For example, to convert a String object s from a gbk internal code to a UTF-8, you can do the following:
S. decode ('gbk'). encode ('utf-8 ′)
However, in actual development, I found that exceptions often occur in this method:
UnicodeDecodeError: 'gbk' codec can't decode bytes in position 30664-30665: illegal multibyte sequence
This is because of illegal characters-especially in some programs written in C/C ++, full-angle spaces often have different implementation methods, such as \ xa3 \ xa0, or \ xa4 \ x57. These characters are all full-width spaces, but they are not "valid" full-width spaces (the real full-width spaces are \ xa1 \ xa1 ), therefore, an exception occurs during transcoding.

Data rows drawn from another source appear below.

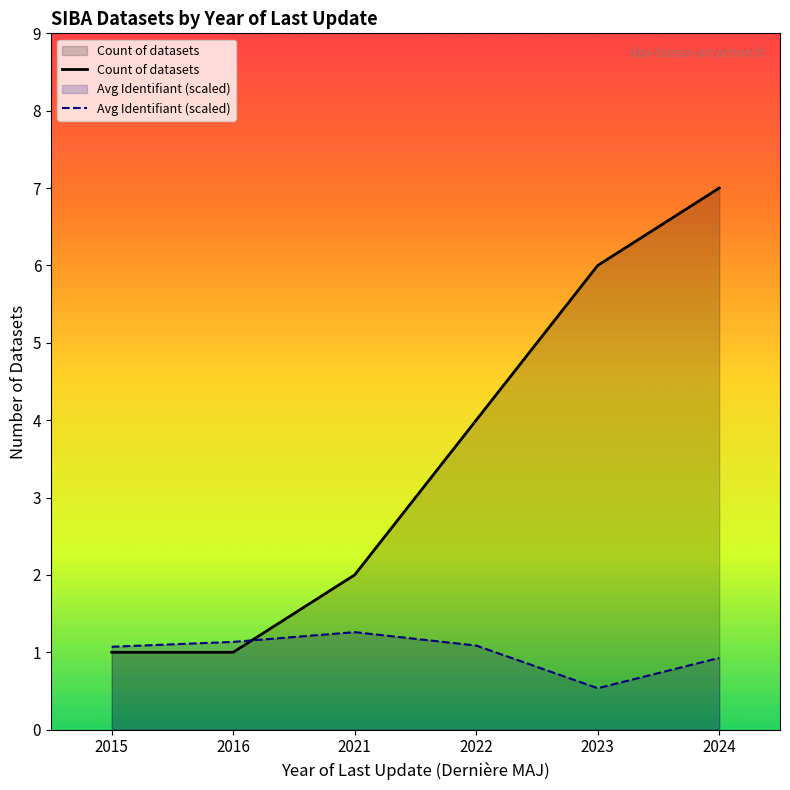

What are all the series names shown in the legend?

Count of datasets, Avg Identifiant (scaled)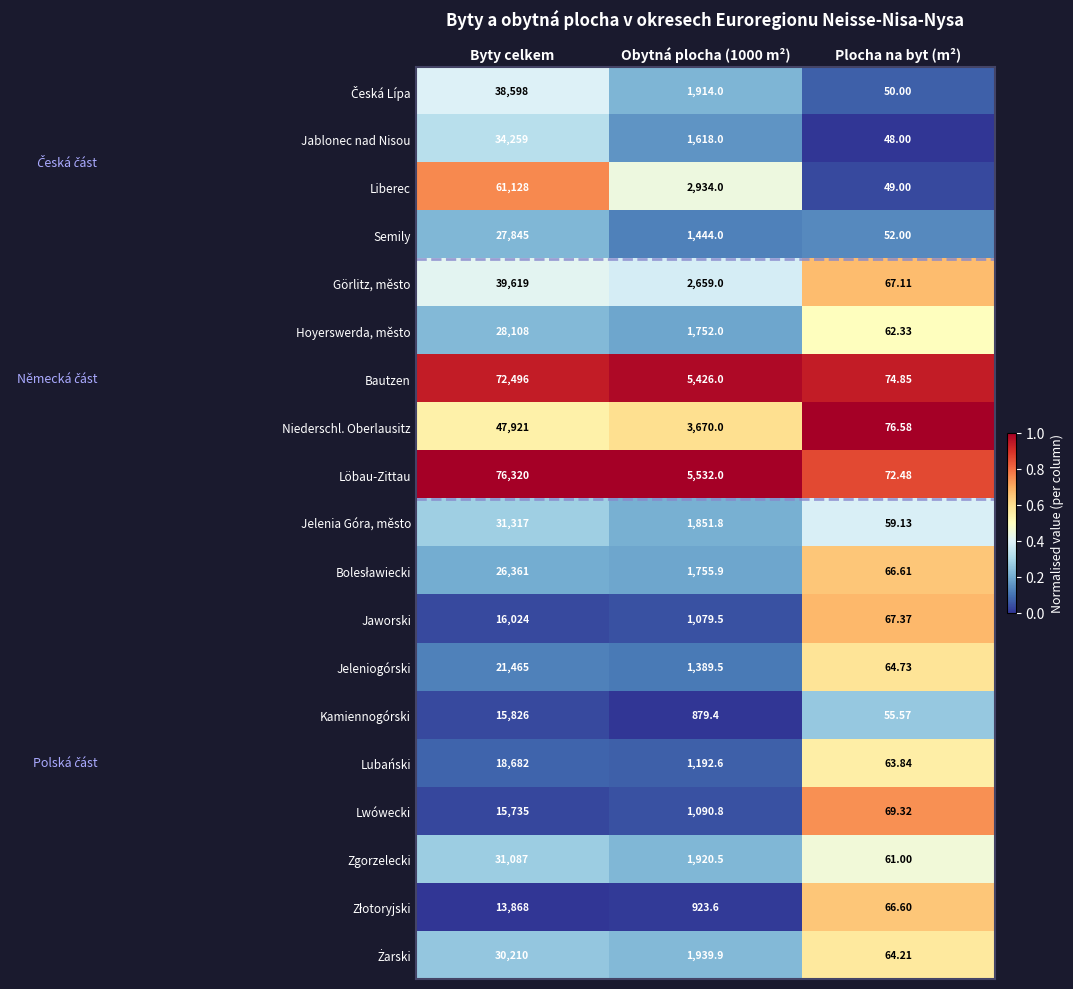

At which category does the chart reach its peak across all series?

Byty celkem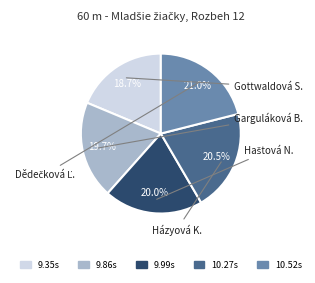

Is there a majority slice in this chart?

No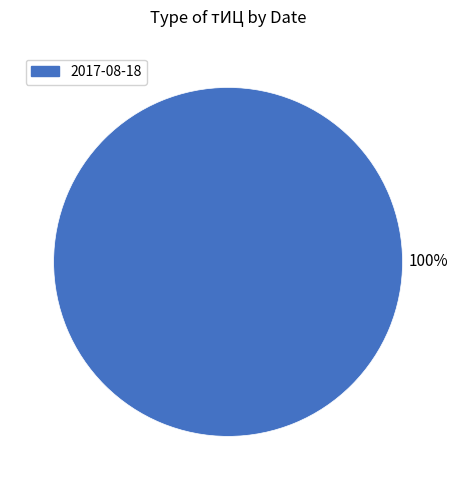

Is there a majority slice in this chart?

Yes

This problem is a headache, because as long as there is an invalid character in the string, the entire string-sometimes, the entire article-cannot be transcoded.
Solution:
S. decode ('gbk', 'ignore'). encode ('utf-8 ′)
Because the prototype of the decode function is decode ([encoding], [errors = 'strict ']), you can use the second parameter to control the error handling policy. The default parameter is strict, an exception is thrown when an invalid character is encountered;
If it is set to ignore, invalid characters are ignored;
If it is set to replace,? Replace invalid characters;
If it is set to xmlcharrefreplace, the XML character reference is used.
Python documentation
Decode ([encoding [, errors])
Decodes the string using the codec registered for encoding. encoding defaults to the default string encoding. errors may be given to set a different error handling scheme. the default is 'strict ', meaning that encoding errors raise UnicodeError. other possible values are 'ignore', 'replace 'and any other name registered via codecs. register_error, see section 4.8.1.